Understanding of this particular essay may depend on a basic knowledge of the character Dr. Gregory House from the TV show House – he’s smart, he hates people, and he’s not afraid to show his disdain, often with a heavy dose of rudeness and lack of social niceties.
So I was watching an episode of House (S5E17: The Social Contract) with one of my children recently. The patient had frontal lobe disinhibition, and he kept saying everything he thought, much of which was inappropriate. He alienated his wife in the process by admitting he sometimes regretted marrying her, that he thought people who helped others do great things did so because they couldn’t do great things themselves, he disparaged her career choices, etc. The patient also clearly felt horrible about all the things he was saying.
At one point, his wife reached her breaking point (understandably), but after House treated the patient and was discharged, we saw his wife come, tension high, and told him about her new job in the same vein as the career choice he had insulted earlier.

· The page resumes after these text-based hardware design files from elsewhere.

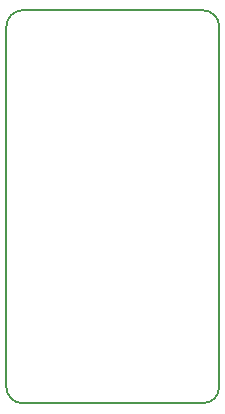
<source format=gm1>
G04 #@! TF.GenerationSoftware,KiCad,Pcbnew,(5.1.6)-1*
G04 #@! TF.CreationDate,2020-06-11T17:33:57+01:00*
G04 #@! TF.ProjectId,nrfmicro,6e72666d-6963-4726-9f2e-6b696361645f,rev?*
G04 #@! TF.SameCoordinates,Original*
G04 #@! TF.FileFunction,Profile,NP*
%FSLAX46Y46*%
G04 Gerber Fmt 4.6, Leading zero omitted, Abs format (unit mm)*
G04 Created by KiCad (PCBNEW (5.1.6)-1) date 2020-06-11 17:33:57*
%MOMM*%
%LPD*%
G01*
G04 APERTURE LIST*
G04 #@! TA.AperFunction,Profile*
%ADD10C,0.150000*%
G04 #@! TD*
G04 APERTURE END LIST*
D10*
X94784533Y-109812775D02*
G75*
G02*
X96181533Y-108415775I1397000J0D01*
G01*
X96181533Y-108415775D02*
X111421533Y-108415775D01*
X96181533Y-141689775D02*
G75*
G02*
X94784533Y-140292775I0J1397000D01*
G01*
X94784533Y-140292775D02*
X94784533Y-109812775D01*
X112818533Y-140292775D02*
X112818533Y-109812775D01*
X112818533Y-140292775D02*
G75*
G02*
X111421533Y-141689775I-1397000J0D01*
G01*
X111421533Y-141689775D02*
X96181533Y-141689775D01*
X111421533Y-108415775D02*
G75*
G02*
X112818533Y-109812775I0J-1397000D01*
G01*
X111421533Y-108415775D02*
X111421533Y-108415775D01*
M02*

</source>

His response, now that he had his faculties back, was along the lines of, “That’s great, honey. I know how hard you worked for that. I’m so proud of you.”
We (the audience) know that’s not what he felt at all. We know he thinks her job is a joke. House would have told her the new position was a joke much as the patient did before he was “cured” and he got his life-preserving “inhibitions” back.
But that’s what he chose to tell her.
So often I worry about what people think. Do they think I’m fat? Stupid? Are they laughing at me behind my back? We all have insecurities like this. “If I make decision A, which is best for me, will person X slam me in their head for not making decision B, which might arguably be best ‘in theory’ for ‘us’, but will actually make me miserable?” Sometimes it affects our behavior or decisions.
But watching that ending scene, I was so proud of the guy. Just a character in a TV show made up by writers like me, but still – despite the fact that he was trashing his wife, her choices, being lecherous with the doctors he was attracted to on the show – at the end, when he had the ability back to choose between honesty and care, he chose care.
Sometimes people tell us white lies, they avoid hard conversations, and what they tell us isn’t the truth, the whole truth, or anywhere near “nothing but the truth”. And maybe that’s okay. Do we need House-level honesty all the time? Not really. If our spouse thinks a thing we’re doing is stupid and unnecessary, does it help us to have that pointed out? Probably not. If it’s dangerous, sure. If it’s helping us deal with anxiety, stress, etc? Can we just let it go?
Thinky thoughts.
I love this whole post. And I think you’re totally right.